My role is a front door to community services for people who come to the emergency department. We assess patients, and if we can do so safely, we send them home making use of all the services we have in the community, such as district nurses, palliative care nurses, physiotherapists and virtual ward staff. We look at all the social, physical and emotional support they need. We have a direct line to social care in Sutton, as well as Age UK and Admiral [specialist dementia] nurses. If needed, they can put a care package in place within 24 hours and sometimes we ask family members to bridge the gap so people can go home.
What was the journey that brought you to this role?
Before I came to the UK, I was an emergency nurse in the Philippines. I’ve worked at St George’s hospital for 20 years. I worked in acute medical wards, then I moved to senior health – that’s where my interest lies. When this opportunity came up, I decided to use my expertise and knowledge to do a different role, which is very close to my experience at St George’s.
Why did you decide to work in healthcare?
I always wanted to work in the medical field and nursing has been my only career since leaving school. My two great loves are working with people and travel abroad, and nursing has been a way to travel and work at the same time, while fulfilling my passion for caring.

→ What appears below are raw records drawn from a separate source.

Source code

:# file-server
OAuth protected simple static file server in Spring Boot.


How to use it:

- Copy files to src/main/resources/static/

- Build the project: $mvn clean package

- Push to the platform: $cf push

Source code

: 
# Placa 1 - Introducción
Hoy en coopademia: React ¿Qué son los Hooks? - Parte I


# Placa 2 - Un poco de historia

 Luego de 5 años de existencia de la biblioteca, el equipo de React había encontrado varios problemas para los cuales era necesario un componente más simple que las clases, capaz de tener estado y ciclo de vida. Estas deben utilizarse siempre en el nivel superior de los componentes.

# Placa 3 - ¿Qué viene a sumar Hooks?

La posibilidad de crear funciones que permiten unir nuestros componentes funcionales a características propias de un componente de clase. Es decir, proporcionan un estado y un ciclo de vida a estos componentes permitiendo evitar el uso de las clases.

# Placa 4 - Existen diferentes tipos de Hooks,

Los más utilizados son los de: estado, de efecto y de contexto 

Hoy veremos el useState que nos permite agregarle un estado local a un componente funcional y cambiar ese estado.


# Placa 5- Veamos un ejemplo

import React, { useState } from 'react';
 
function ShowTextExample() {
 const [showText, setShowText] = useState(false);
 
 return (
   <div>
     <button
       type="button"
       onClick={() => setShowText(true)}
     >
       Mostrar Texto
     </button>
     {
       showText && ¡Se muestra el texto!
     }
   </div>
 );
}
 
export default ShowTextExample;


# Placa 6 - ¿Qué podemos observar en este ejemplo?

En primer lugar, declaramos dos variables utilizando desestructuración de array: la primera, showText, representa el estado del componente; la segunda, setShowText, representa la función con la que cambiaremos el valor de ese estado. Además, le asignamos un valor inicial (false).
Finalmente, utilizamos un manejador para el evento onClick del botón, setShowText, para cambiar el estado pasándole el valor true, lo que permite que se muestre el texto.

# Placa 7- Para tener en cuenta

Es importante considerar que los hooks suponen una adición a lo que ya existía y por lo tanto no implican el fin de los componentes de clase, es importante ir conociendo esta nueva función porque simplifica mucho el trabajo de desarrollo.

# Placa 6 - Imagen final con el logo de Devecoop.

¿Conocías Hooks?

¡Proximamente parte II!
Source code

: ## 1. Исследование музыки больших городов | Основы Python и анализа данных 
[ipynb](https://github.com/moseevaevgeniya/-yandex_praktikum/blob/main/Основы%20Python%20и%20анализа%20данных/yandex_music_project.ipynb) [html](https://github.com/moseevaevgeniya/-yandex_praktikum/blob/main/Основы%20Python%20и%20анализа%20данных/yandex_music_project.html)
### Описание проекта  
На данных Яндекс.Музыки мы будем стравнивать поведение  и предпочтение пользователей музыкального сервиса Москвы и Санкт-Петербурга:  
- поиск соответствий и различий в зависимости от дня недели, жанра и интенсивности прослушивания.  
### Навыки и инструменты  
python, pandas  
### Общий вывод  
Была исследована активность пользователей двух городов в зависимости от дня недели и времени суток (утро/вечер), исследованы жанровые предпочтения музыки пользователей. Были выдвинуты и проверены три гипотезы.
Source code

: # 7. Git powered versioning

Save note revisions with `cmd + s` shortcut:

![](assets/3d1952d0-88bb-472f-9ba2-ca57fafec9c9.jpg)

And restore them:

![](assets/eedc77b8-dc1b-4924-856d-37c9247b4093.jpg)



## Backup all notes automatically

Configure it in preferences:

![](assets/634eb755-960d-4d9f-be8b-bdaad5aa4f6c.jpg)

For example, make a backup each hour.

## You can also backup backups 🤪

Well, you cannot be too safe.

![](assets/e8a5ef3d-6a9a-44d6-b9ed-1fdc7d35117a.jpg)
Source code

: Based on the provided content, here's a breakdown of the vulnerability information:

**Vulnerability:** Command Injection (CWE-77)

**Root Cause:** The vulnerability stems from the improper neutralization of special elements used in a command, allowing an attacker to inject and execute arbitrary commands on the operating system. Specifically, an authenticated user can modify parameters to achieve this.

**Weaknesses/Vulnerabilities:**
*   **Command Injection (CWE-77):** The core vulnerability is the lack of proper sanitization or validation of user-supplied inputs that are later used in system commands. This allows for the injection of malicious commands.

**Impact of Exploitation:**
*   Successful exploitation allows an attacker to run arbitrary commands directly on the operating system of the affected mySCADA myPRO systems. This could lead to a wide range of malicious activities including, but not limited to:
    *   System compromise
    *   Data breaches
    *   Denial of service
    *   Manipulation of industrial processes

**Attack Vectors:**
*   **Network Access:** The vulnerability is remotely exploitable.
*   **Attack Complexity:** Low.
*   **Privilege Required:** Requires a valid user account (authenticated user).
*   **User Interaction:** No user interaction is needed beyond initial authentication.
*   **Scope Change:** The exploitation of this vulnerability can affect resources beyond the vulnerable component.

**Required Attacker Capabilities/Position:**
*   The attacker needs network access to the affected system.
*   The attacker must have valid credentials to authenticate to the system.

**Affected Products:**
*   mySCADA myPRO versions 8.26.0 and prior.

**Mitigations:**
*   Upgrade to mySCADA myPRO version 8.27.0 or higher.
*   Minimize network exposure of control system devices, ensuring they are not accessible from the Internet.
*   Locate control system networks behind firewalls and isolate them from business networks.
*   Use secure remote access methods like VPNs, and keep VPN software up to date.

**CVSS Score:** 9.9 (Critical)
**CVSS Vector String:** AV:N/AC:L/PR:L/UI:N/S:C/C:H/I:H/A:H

What’s a typical day like?
I usually get here at 7.30am to make sure I’m ready for an 8am start. I join the emergency department meetings and we identify patients who are appropriate for our assessments. Then I meet our frailty doctors and we start our morning. We normally see a minimum of four to five patients in a day and, in 90% of cases, we manage to send them home.
My role is mainly in the emergency department but I also see people in their own homes, as part of the urgent community response service. By sorting out issues – whether they need equipment or a package of care – we prevent them from being admitted to hospital.
Can you give us an example of a patient you’ve helped?
I had a lady with dementia. She was coming back to the hospital with the same issues – infections, falls at home. When we assessed her, she was very confused and frightened. We looked at her medical history and there was nothing significantly wrong. In the frailty team we look at the whole picture. We found she had chronic constipation, which was making her agitated, leading to falls. As soon as we treated it she was back as she was. We referred her to district nurses and her frequency in coming to the hospital has decreased.
How does your role help tackle winter pressures?
As soon as the patient steps into the emergency department, we plan for their discharge. We don’t wait, we’re assessing patients from 8am to 4pm, so we can start the process of getting them home. In that way we relieve the pressures in the emergency department and keep it for those patients who really need a hospital bed, while reducing the time frail people are waiting.
Tell us something we might not know about you?
I like travel, and photography too. I play a lot of sport, swimming, badminton basketball, I like to balance everything, workload, social life – but travel is my passion. I would say Jordan is my number one destination but I’ve just come back from Dubai where I have a twin brother. We spent our 50th birthdays there.
If you weren’t a nurse, what would you be doing?
I like to keep myself busy, so I’d probably have a small business, maybe my own coffee shop – either here or back home.
This article first appeared on the Soutth West London ICS website as part of a series of interviews with people providing care on the winter frontline.